=== TEXT EXCERPT ===
# server suggestions for vm node



## netnub (Jun 6, 2013)

I'm looking for a fairly cheap server to purchase and colocate in a canadian datacenter. It'll be running virtual machines ("Virtual Private Servers"), I need to run:

2x Mac OSx 

4x Windows (XP, 7, 8, SERVER)

8x Linux (Centos, opensuse, ubuntu, etc)

I am ideally looking for less then $3000 cost, any suggestions?


----------



## shovenose (Jun 6, 2013)

E5-2630/64GB/4x1TB Hardware Raid10+BBU.


I don't have that for sale but off the top of my head if you run like ESXi on it that would be plenty for your needs!


----------



## acd (Jun 6, 2013)

Something to note, running OSX on anything but Apple hardware is against the EULA. It's also a pain in the butt to install and subsequently keep updated.


----------



## serverian (Jun 6, 2013)

I'm selling this for $3000

Intel E5 1650 CPU ($578)

Supermicro X9SRI-F Motherboard ($287)

Dynatron E5 CPU Cooler ($31)

Supermicro 213LT-600LPB Chassis ($370)

8 x 16GB DDR3 RAM ($120x8)

LSI 9266-4i Raid Controller with BBU ($460)

4 x Samsung 512GB 840 PRO SSD ($470x4)


----------



## mikho (Jun 6, 2013)

acd said:


> Something to note, running OSX on anything but Apple hardware is against the EULA. It's also a pain in the butt to install and subsequently keep updated.


As said, if you want to keep it within the EULA then your options are limited.


----------



## netnub (Jun 6, 2013)

serverian said:


> I'm selling this for $3000
> 
> Intel E5 1650 CPU ($578)
> 
> ...


I'll give ya $2k for it if you'll accept?


----------



## serverian (Jun 6, 2013)

netnub said:


> I'll give ya $2k for it if you'll accept?


Why that much? $1 is more than enough for me.


----------
===
> PROBLEM TO SOLVE
From the VM server thread above, repeat everything from "I am ideally" down to "for your needs!", word for word.
=== PROVIDED MATERIAL ===
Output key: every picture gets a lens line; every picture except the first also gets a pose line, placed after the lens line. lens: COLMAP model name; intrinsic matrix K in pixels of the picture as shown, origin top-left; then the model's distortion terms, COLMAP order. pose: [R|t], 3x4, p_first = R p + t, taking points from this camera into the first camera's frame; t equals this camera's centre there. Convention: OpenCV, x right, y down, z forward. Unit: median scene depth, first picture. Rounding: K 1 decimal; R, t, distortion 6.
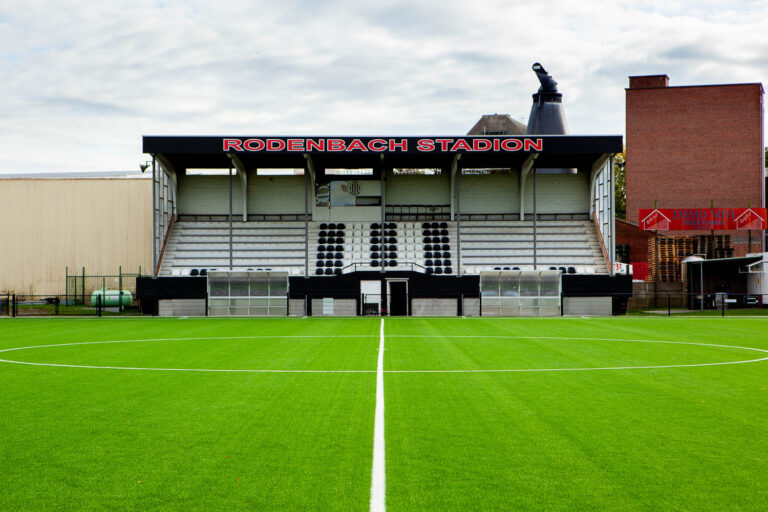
lens RADIAL K [[1500.4, 0, 384.0], [0, 1500.4, 256.0], [0, 0, 1]] dist [0.212883, 0.109537]
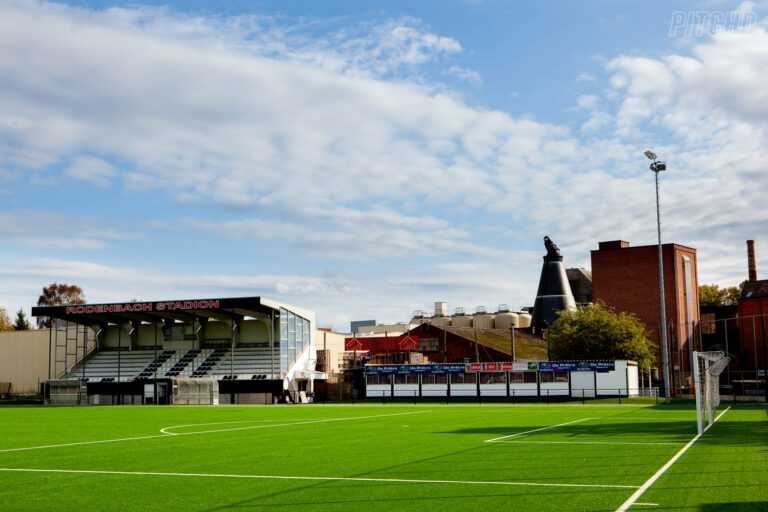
lens RADIAL K [[983.5, 0, 384.0], [0, 983.5, 256.0], [0, 0, 1]] dist [0.061329, 0.006298]
pose [[0.928860, -0.052948, -0.366627, 0.630611], [0.014023, 0.994049, -0.108032, -0.003709], [0.370165, 0.095206, 0.924074, 0.023892]]
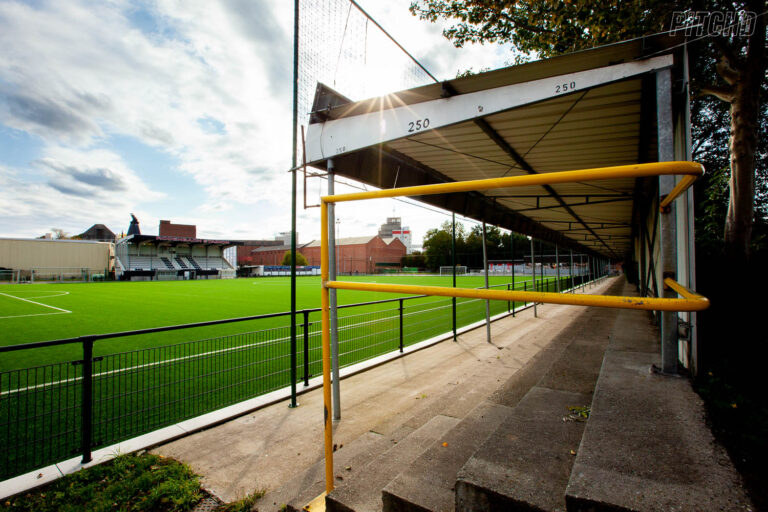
lens RADIAL K [[351.5, 0, 384.0], [0, 351.5, 256.0], [0, 0, 1]] dist [-0.040963, 0.000347]
pose [[0.580739, 0.030559, 0.813516, -0.459128], [-0.009635, 0.999483, -0.030667, -0.002660], [-0.814033, 0.009972, 0.580733, -0.034299]]
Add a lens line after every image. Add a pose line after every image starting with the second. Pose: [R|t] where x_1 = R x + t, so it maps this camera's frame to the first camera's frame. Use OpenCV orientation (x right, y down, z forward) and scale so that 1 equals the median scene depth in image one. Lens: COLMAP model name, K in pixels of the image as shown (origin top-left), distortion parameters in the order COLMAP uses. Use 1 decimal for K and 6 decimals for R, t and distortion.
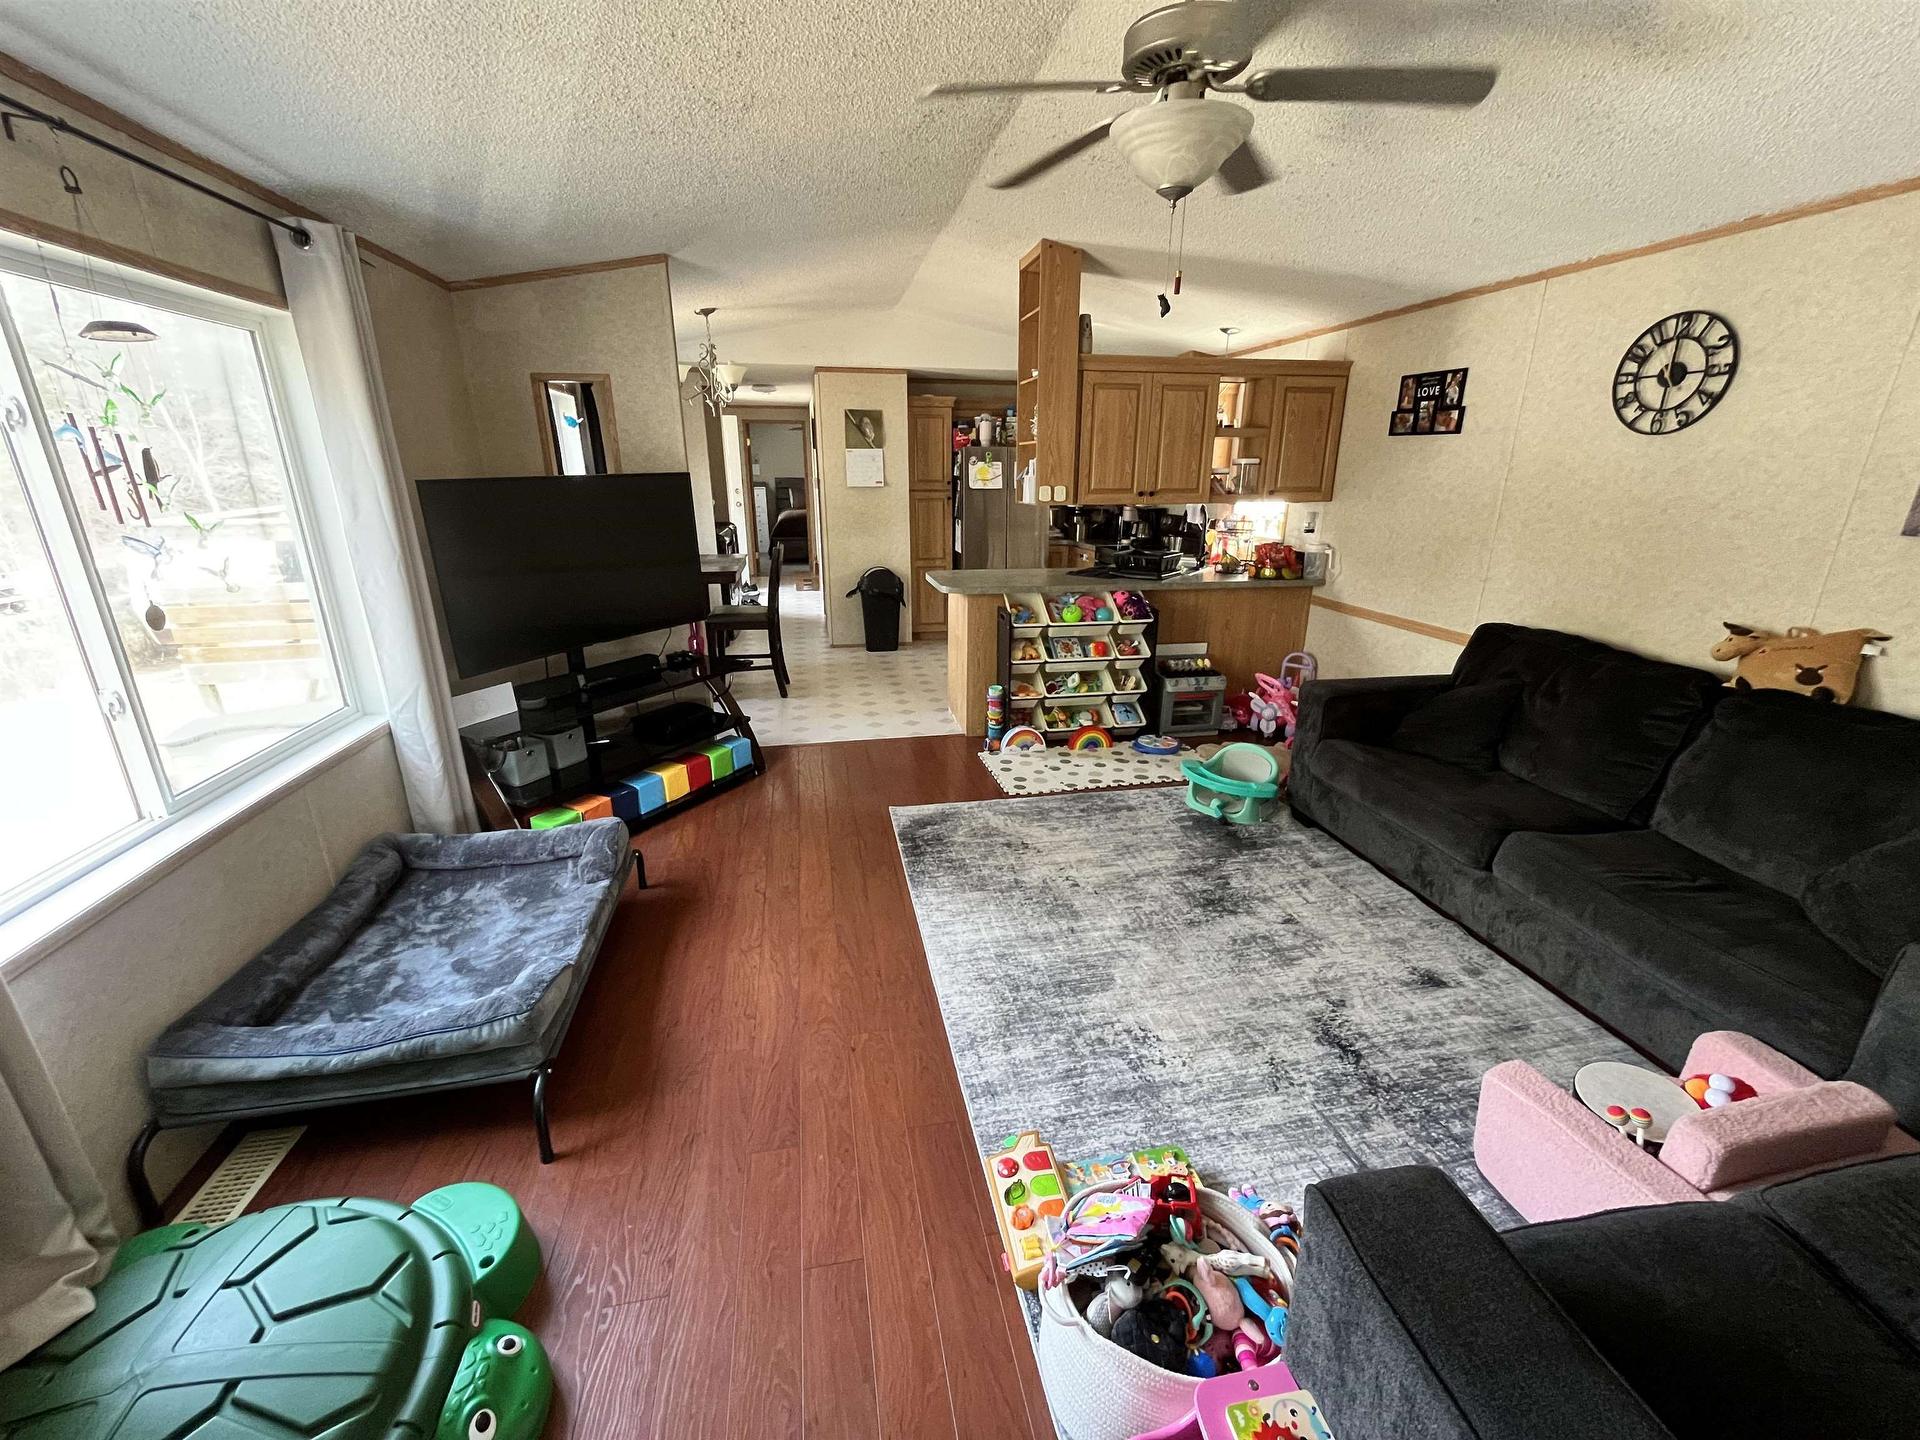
lens RADIAL K [[772.7, 0, 958.9], [0, 772.7, 719.2], [0, 0, 1]] dist [-0.003822, 0.000199]
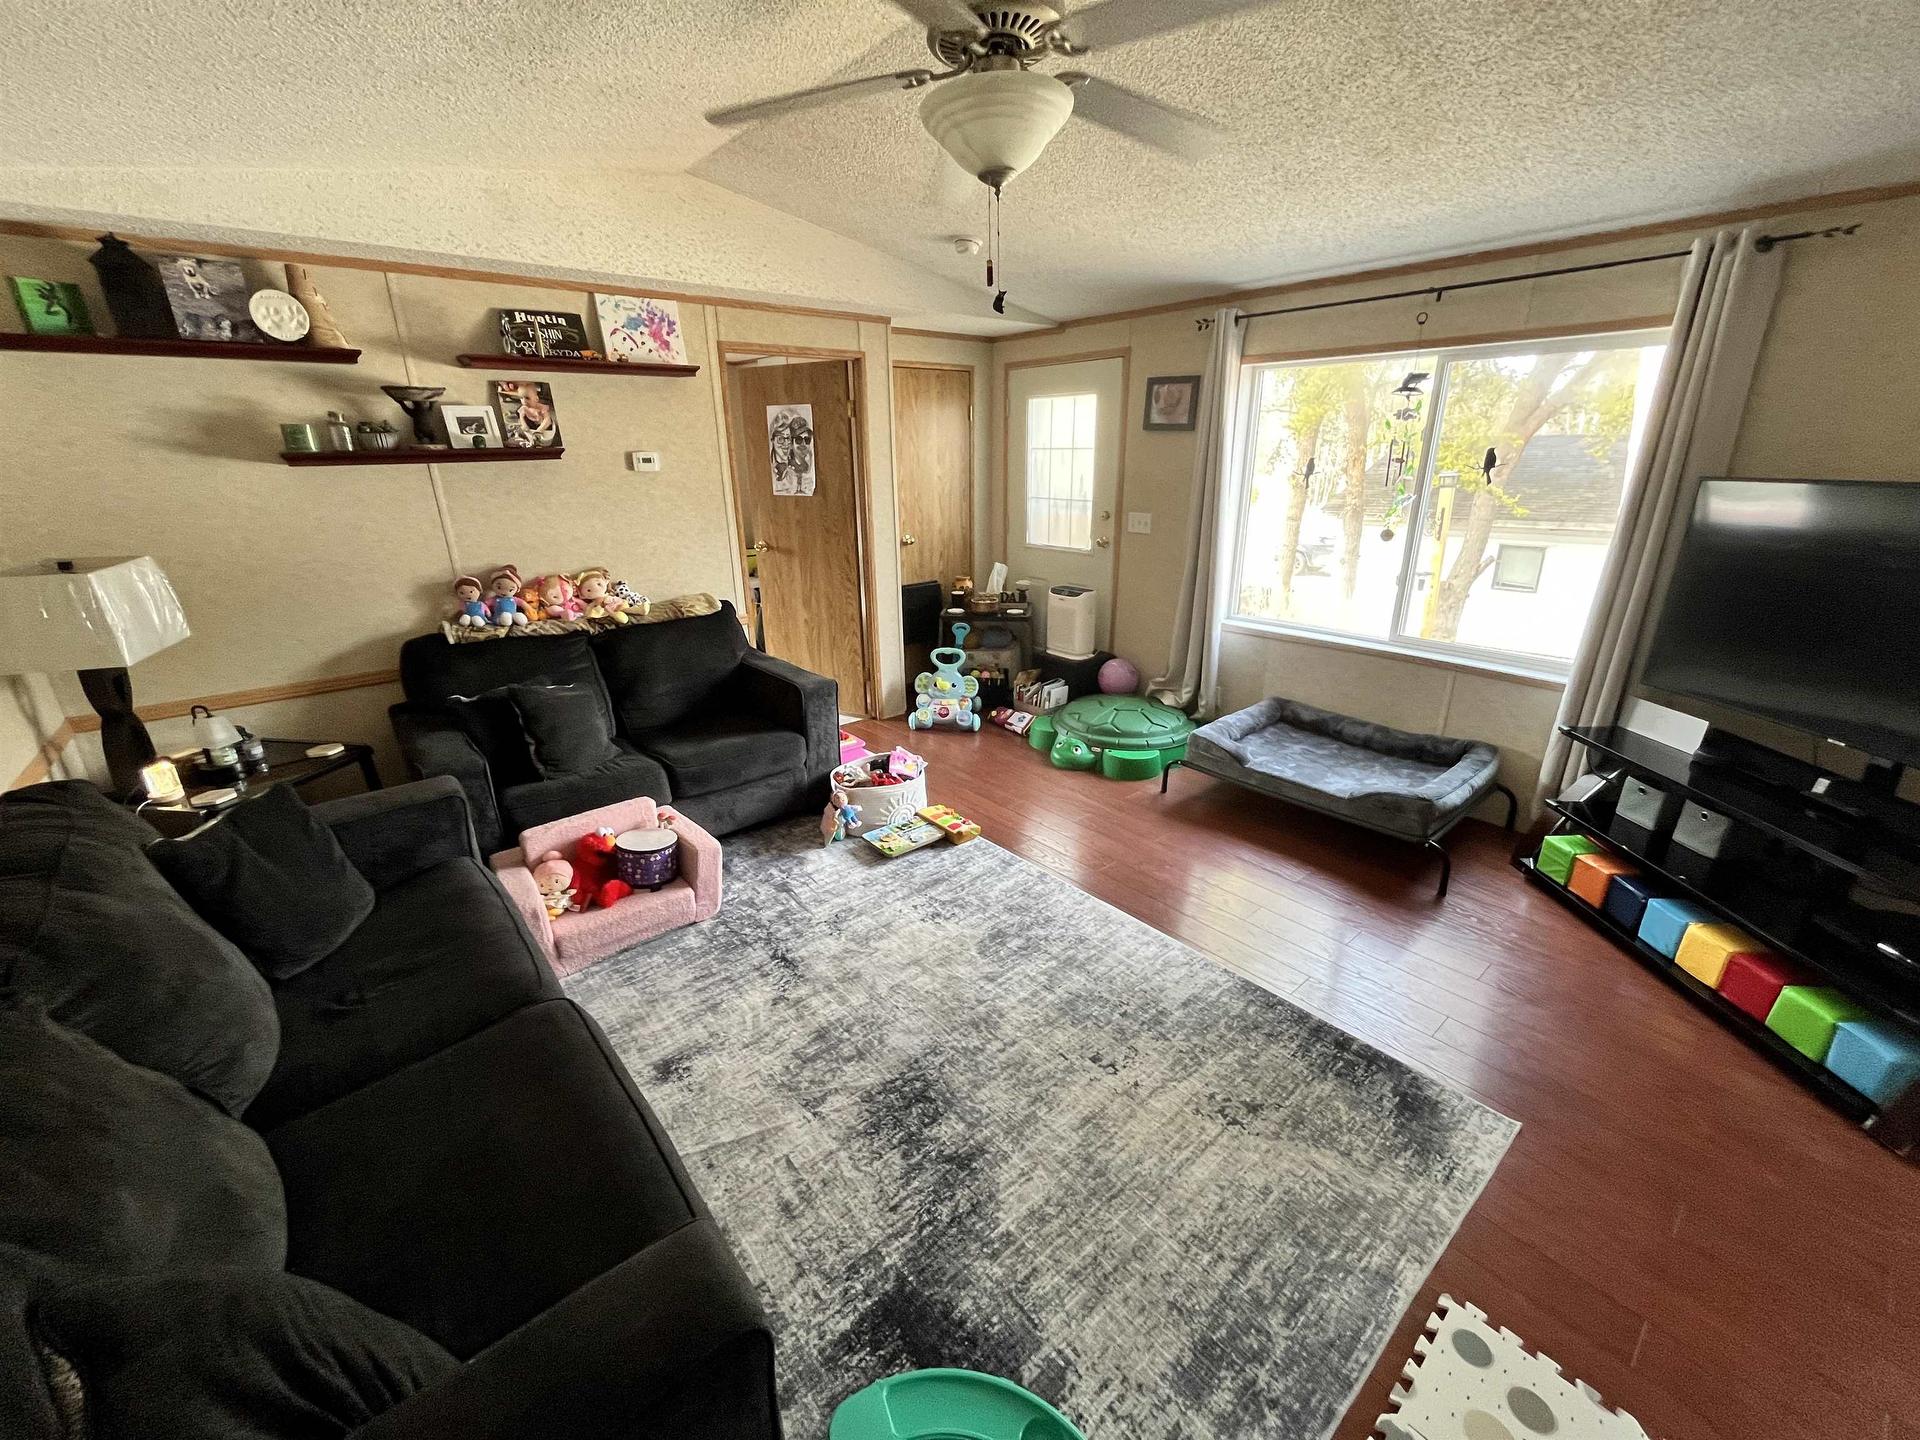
===
> ANSWER BOX
I am ideally looking for less then $3000 cost, any suggestions?


----------



## shovenose (Jun 6, 2013)

E5-2630/64GB/4x1TB Hardware Raid10+BBU.


I don't have that for sale but off the top of my head if you run like ESXi on it that would be plenty for your needs!